Problem. Take the entries below and print, exactly, the stretch from the line containing "(usegerberextensions no)" through the line containing "(pdf_front_fp_property_popups yes)", both included.
====== Records for processing ======
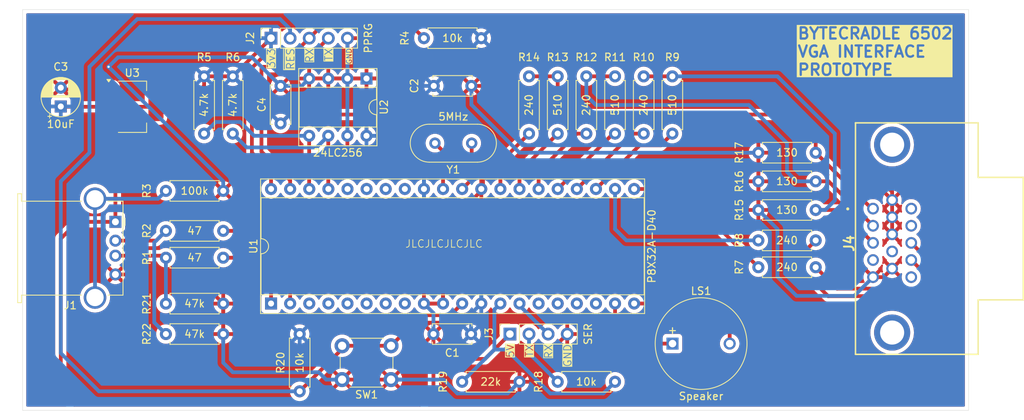
<source format=kicad_pcb>
(kicad_pcb
	(version 20240108)
	(generator "pcbnew")
	(generator_version "8.0")
	(general
		(thickness 1.6)
		(legacy_teardrops no)
	)
	(paper "A4")
	(layers
		(0 "F.Cu" signal)
		(31 "B.Cu" signal)
		(32 "B.Adhes" user "B.Adhesive")
		(33 "F.Adhes" user "F.Adhesive")
		(34 "B.Paste" user)
		(35 "F.Paste" user)
		(36 "B.SilkS" user "B.Silkscreen")
		(37 "F.SilkS" user "F.Silkscreen")
		(38 "B.Mask" user)
		(39 "F.Mask" user)
		(40 "Dwgs.User" user "User.Drawings")
		(41 "Cmts.User" user "User.Comments")
		(42 "Eco1.User" user "User.Eco1")
		(43 "Eco2.User" user "User.Eco2")
		(44 "Edge.Cuts" user)
		(45 "Margin" user)
		(46 "B.CrtYd" user "B.Courtyard")
		(47 "F.CrtYd" user "F.Courtyard")
		(48 "B.Fab" user)
		(49 "F.Fab" user)
		(50 "User.1" user)
		(51 "User.2" user)
		(52 "User.3" user)
		(53 "User.4" user)
		(54 "User.5" user)
		(55 "User.6" user)
		(56 "User.7" user)
		(57 "User.8" user)
		(58 "User.9" user)
	)
	(setup
		(pad_to_mask_clearance 0)
		(allow_soldermask_bridges_in_footprints no)
		(pcbplotparams
			(layerselection 0x00010fc_ffffffff)
			(plot_on_all_layers_selection 0x0000000_00000000)
			(disableapertmacros no)
			(usegerberextensions no)
			(usegerberattributes yes)
			(usegerberadvancedattributes yes)
			(creategerberjobfile yes)
			(dashed_line_dash_ratio 12.000000)
			(dashed_line_gap_ratio 3.000000)
			(svgprecision 4)
			(plotframeref no)
			(viasonmask no)
			(mode 1)
			(useauxorigin no)
			(hpglpennumber 1)
			(hpglpenspeed 20)
			(hpglpendiameter 15.000000)
			(pdf_front_fp_property_popups yes)
			(pdf_back_fp_property_popups yes)
			(dxfpolygonmode yes)
			(dxfimperialunits yes)
			(dxfusepcbnewfont yes)
			(psnegative no)
			(psa4output no)
			(plotreference yes)
			(plotvalue yes)
			(plotfptext yes)
			(plotinvisibletext no)
			(sketchpadsonfab no)
			(subtractmaskfromsilk no)
			(outputformat 1)
			(mirror no)
			(drillshape 0)
			(scaleselection 1)
			(outputdirectory "GERBERS")
		)
	)
	(net 0 "")
	(net 1 "+3V3")
	(net 2 "GND")
	(net 3 "Net-(J1-D-)")
	(net 4 "Net-(J1-D+)")
	(net 5 "Net-(J1-Shield)")
	(net 6 "+5V")
	(net 7 "RX")
	(net 8 "~{RES}")
	(net 9 "TX")
	(net 10 "Net-(J3-Pin_2)")
	(net 11 "RXIN")
	(net 12 "unconnected-(J4-Pad9)")
	(net 13 "HSYNC")
	(net 14 "VSYNC")
	(net 15 "R")
	(net 16 "G")
	(net 17 "unconnected-(J4-Pad15)")
	(net 18 "unconnected-(J4-Pad4)")
	(net 19 "B")
	(net 20 "unconnected-(J4-Pad11)")
	(net 21 "unconnected-(J4-Pad12)")
	(net 22 "Net-(U1-P15)")
	(net 23 "Net-(U1-P14)")
	(net 24 "Net-(U1-P0)")
	(net 25 "Net-(U1-P1)")
	(net 26 "SDA")
	(net 27 "SCL")
	(net 28 "Net-(U1-P16)")
	(net 29 "Net-(U1-P17)")
	(net 30 "Net-(U1-P18)")
	(net 31 "Net-(U1-P19)")
	(net 32 "Net-(U1-P20)")
	(net 33 "Net-(U1-P21)")
	(net 34 "Net-(U1-P22)")
	(net 35 "Net-(U1-P23)")
	(net 36 "TXIN")
	(net 37 "unconnected-(U1-P4-Pad5)")
	(net 38 "unconnected-(U1-P3-Pad4)")
	(net 39 "unconnected-(U1-P25-Pad34)")
	(net 40 "unconnected-(U1-P13-Pad18)")
	(net 41 "Net-(U1-XO)")
	(net 42 "unconnected-(U1-P7-Pad8)")
	(net 43 "unconnected-(U1-P2-Pad3)")
	(net 44 "unconnected-(U1-P11-Pad16)")
	(net 45 "unconnected-(U1-P24-Pad33)")
	(net 46 "unconnected-(U1-P26-Pad35)")
	(net 47 "unconnected-(U1-P5-Pad6)")
	(net 48 "unconnected-(U1-P27-Pad36)")
	(net 49 "unconnected-(U1-P12-Pad17)")
	(net 50 "Net-(U1-XI)")
	(net 51 "unconnected-(U1-P6-Pad7)")
	(net 52 "unconnected-(U1-P10-Pad15)")
	(footprint "Resistor_THT:R_Axial_DIN0207_L6.3mm_D2.5mm_P7.62mm_Horizontal" (layer "F.Cu") (at 187.96 57.15 90))
	(footprint "Capacitor_THT:C_Disc_D5.0mm_W2.5mm_P5.00mm" (layer "F.Cu") (at 165.02 83.82 180))
	(footprint "Buzzer_Beeper:MagneticBuzzer_ProSignal_ABI-009-RC" (layer "F.Cu") (at 191.79 85.09))
	(footprint "Resistor_THT:R_Axial_DIN0207_L6.3mm_D2.5mm_P7.62mm_Horizontal" (layer "F.Cu") (at 124.46 73.66))
	(footprint "Resistor_THT:R_Axial_DIN0207_L6.3mm_D2.5mm_P7.62mm_Horizontal" (layer "F.Cu") (at 191.77 57.15 90))
	(footprint "Crystal:Crystal_HC49-4H_Vertical" (layer "F.Cu") (at 165.1 58.42 180))
	(footprint "Resistor_THT:R_Axial_DIN0207_L6.3mm_D2.5mm_P7.62mm_Horizontal" (layer "F.Cu") (at 124.46 83.82))
	(footprint "Resistor_THT:R_Axial_DIN0207_L6.3mm_D2.5mm_P7.62mm_Horizontal" (layer "F.Cu") (at 210.82 59.69 180))
	(footprint "Resistor_THT:R_Axial_DIN0207_L6.3mm_D2.5mm_P7.62mm_Horizontal" (layer "F.Cu") (at 180.34 57.15 90))
	(footprint "Resistor_THT:R_Axial_DIN0207_L6.3mm_D2.5mm_P7.62mm_Horizontal" (layer "F.Cu") (at 176.53 57.15 90))
	(footprint "Resistor_THT:R_Axial_DIN0207_L6.3mm_D2.5mm_P7.62mm_Horizontal" (layer "F.Cu") (at 124.46 79.77))
	(footprint "Resistor_THT:R_Axial_DIN0207_L6.3mm_D2.5mm_P7.62mm_Horizontal" (layer "F.Cu") (at 124.46 70.09))
	(footprint "Resistor_THT:R_Axial_DIN0207_L6.3mm_D2.5mm_P7.62mm_Horizontal" (layer "F.Cu") (at 129.54 49.53 -90))
	(footprint "Capacitor_THT:C_Disc_D5.0mm_W2.5mm_P5.00mm" (layer "F.Cu") (at 139.7 55.8 90))
	(footprint "Connector_PinSocket_2.54mm:PinSocket_1x04_P2.54mm_Vertical" (layer "F.Cu") (at 170.18 83.82 90))
	(footprint "Resistor_THT:R_Axial_DIN0207_L6.3mm_D2.5mm_P7.62mm_Horizontal" (layer "F.Cu") (at 166.37 44.45 180))
	(footprint "Resistor_THT:R_Axial_DIN0207_L6.3mm_D2.5mm_P7.62mm_Horizontal" (layer "F.Cu") (at 184.15 57.15 90))
	(footprint "Package_DIP:DIP-8_W7.62mm_Socket" (layer "F.Cu") (at 151.12 49.818 -90))
	(footprint "Resistor_THT:R_Axial_DIN0207_L6.3mm_D2.5mm_P7.62mm_Horizontal" (layer "F.Cu") (at 133.35 49.53 -90))
	(footprint "Resistor_THT:R_Axial_DIN0207_L6.3mm_D2.5mm_P7.62mm_Horizontal" (layer "F.Cu") (at 210.82 63.5 180))
	(footprint "Resistor_THT:R_Axial_DIN0207_L6.3mm_D2.5mm_P7.62mm_Horizontal" (layer "F.Cu") (at 163.83 90.17))
	(footprint "Resistor_THT:R_Axial_DIN0207_L6.3mm_D2.5mm_P7.62mm_Horizontal" (layer "F.Cu") (at 210.82 67.31 180))
	(footprint "Resistor_THT:R_Axial_DIN0207_L6.3mm_D2.5mm_P7.62mm_Horizontal" (layer "F.Cu") (at 176.53 90.17))
	(footprint "Capacitor_THT:CP_Radial_D5.0mm_P2.50mm" (layer "F.Cu") (at 110.49 53.54 90))
	(footprint "Connector_USB:USB_A_Stewart_SS-52100-001_Horizontal" (layer "F.Cu") (at 117.75 68.89 -90))
	(footprint "Connector_PinSocket_2.54mm:PinSocket_1x05_P2.54mm_Vertical" (layer "F.Cu") (at 138.43 44.45 90))
	(footprint "Button_Switch_THT:SW_PUSH_6mm" (layer "F.Cu") (at 154.38 89.88 180))
	(footprint "Capacitor_THT:C_Disc_D5.0mm_W2.5mm_P5.00mm" (layer "F.Cu") (at 160.06 50.8))
	(footprint "components:618015330923" (layer "F.Cu") (at 232.41 71.12 90))
	(footprint "Package_DIP:DIP-40_W15.24mm_Socket"
		(layer "F.Cu")
		(uuid "db9f8e9b-11ee-4e2f-8f79-87579157de0d")
		(at 138.435 79.756 90)
		(descr "40-lead though-hole mounted DIP package, row spacing 15.24 mm (600 mils), Socket")
		(tags "THT DIP DIL PDIP 2.54mm 15.24mm 600mil Socket")
		(property "Reference" "U1"
			(at 7.62 -2.33 90)
			(layer "F.SilkS")
			(uuid "fd82c4d5-698d-43ef-90f0-10122f2ed195")
			(effects
				(font
					(size 1 1)
					(thickness 0.15)
				)
			)
		)
		(property "Value" "P8X32A-D40"
			(at 7.62 50.59 90)
			(layer "F.SilkS")
			(uuid "f145d308-d8f0-4a7b-acb7-709a114d5dc1")
			(effects
				(font
					(size 1 1)
					(thickness 0.15)
				)
			)
		)
		(property "Footprint" "Package_DIP:DIP-40_W15.24mm_Socket"
			(at 0 0 90)
			(unlocked yes)
			(layer "F.Fab")
			(hide yes)
			(uuid "083516e3-9255-45e2-80f2-e61596b565e4")
			(effects
				(font
					(size 1.27 1.27)
				)
			)
		)
		(property "Datasheet" "https://www.parallax.com/sites/default/files/downloads/P8X32A-Propeller-Datasheet-v1.4.0_0.pdf"
			(at 0 0 90)
			(unlocked yes)
			(layer "F.Fab")
			(hide yes)
			(uuid "abc34867-181a-4e3e-80de-48d213b7eb28")
			(effects
				(font
					(size 1.27 1.27)
				)
			)
		)
		(property "Description" "Parallax Propeller 8 core, 32 bit, 80 MHz microcontroller, 3.3VDC, 40-pin DIP"
			(at 0 0 90)
			(unlocked yes)
			(layer "F.Fab")
			(hide yes)
			(uuid "f4c25389-df33-4fee-a37e-bb03fbe2e454")
			(effects
				(font
					(size 1.27 1.27)
				)
			)
		)
		(property ki_fp_filters "DIP*40*W15.24mm*")
		(path "/98877b72-6987-49ee-958c-f087dd825bb9")
		(sheetname "Root")
		(sheetfile "propeller-vga.kicad_sch")
		(attr through_hole)
		(fp_line
			(start 16.57 -1.39)
			(end -1.33 -1.39)
			(stroke
				(width 0.12)
				(type solid)
			)
			(layer "F.SilkS")
			(uuid "12893ca5-f31a-4033-bd78-9c248f6bf460")
		)
		(fp_line
			(start -1.33 -1.39)
			(end -1.33 49.65)
			(stroke
				(width 0.12)
				(type solid)
			)
			(layer "F.SilkS")
			(uuid "f58d2630-c7bc-4fab-8f56-ee1d898ef0b2")
		)
		(fp_line
			(start 14.08 -1.33)
			(end 8.62 -1.33)
			(stroke
				(width 0.12)
				(type solid)
			)
			(layer "F.SilkS")
			(uuid "389f577d-170e-40ae-b42b-66d425f33100")
		)
		(fp_line
			(start 6.62 -1.33)
			(end 1.16 -1.33)
			(stroke
				(width 0.12)
				(type solid)
			)
			(layer "F.SilkS")
			(uuid "5b942b53-86da-46a7-a9b8-b0e8b7810b77")
		)
		(fp_line
			(start 1.16 -1.33)
			(end 1.16 49.59)
			(stroke
				(width 0.12)
				(type solid)
			)
			(layer "F.SilkS")
			(uuid "bf1e4759-aba8-41e8-89bb-8bd5b5b7719c")
		)
		(fp_line
			(start 14.08 49.59)
			(end 14.08 -1.33)
			(stroke
				(width 0.12)
				(type solid)
			)
			(layer "F.SilkS")
			(uuid "e3a2ce9c-8938-436e-a3a8-480a3d5fc0e8")
		)
		(fp_line
			(start 1.16 49.59)
			(en
... [531956 chars truncated]
</source>
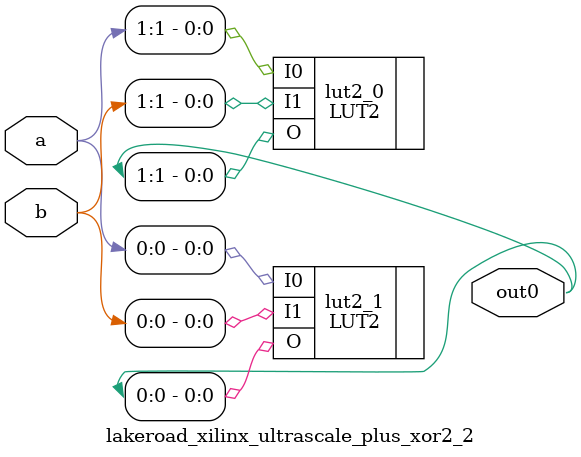
<source format=v>
/* Generated by Yosys 0.19 (git sha1 a45c131b37c, clang 13.1.6 -fPIC -Os) */

module lakeroad_xilinx_ultrascale_plus_xor2_2(a, b, out0);
  input [1:0] a;
  wire [1:0] a;
  input [1:0] b;
  wire [1:0] b;
  output [1:0] out0;
  wire [1:0] out0;
  LUT2 #(
    .INIT(4'h6)
  ) lut2_0 (
    .I0(a[1]),
    .I1(b[1]),
    .O(out0[1])
  );
  LUT2 #(
    .INIT(4'h6)
  ) lut2_1 (
    .I0(a[0]),
    .I1(b[0]),
    .O(out0[0])
  );
endmodule


</source>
======
Expected answer.
			(usegerberextensions no)
			(usegerberattributes yes)
			(usegerberadvancedattributes yes)
			(creategerberjobfile yes)
			(dashed_line_dash_ratio 12.000000)
			(dashed_line_gap_ratio 3.000000)
			(svgprecision 4)
			(plotframeref no)
			(viasonmask no)
			(mode 1)
			(useauxorigin no)
			(hpglpennumber 1)
			(hpglpenspeed 20)
			(hpglpendiameter 15.000000)
			(pdf_front_fp_property_popups yes)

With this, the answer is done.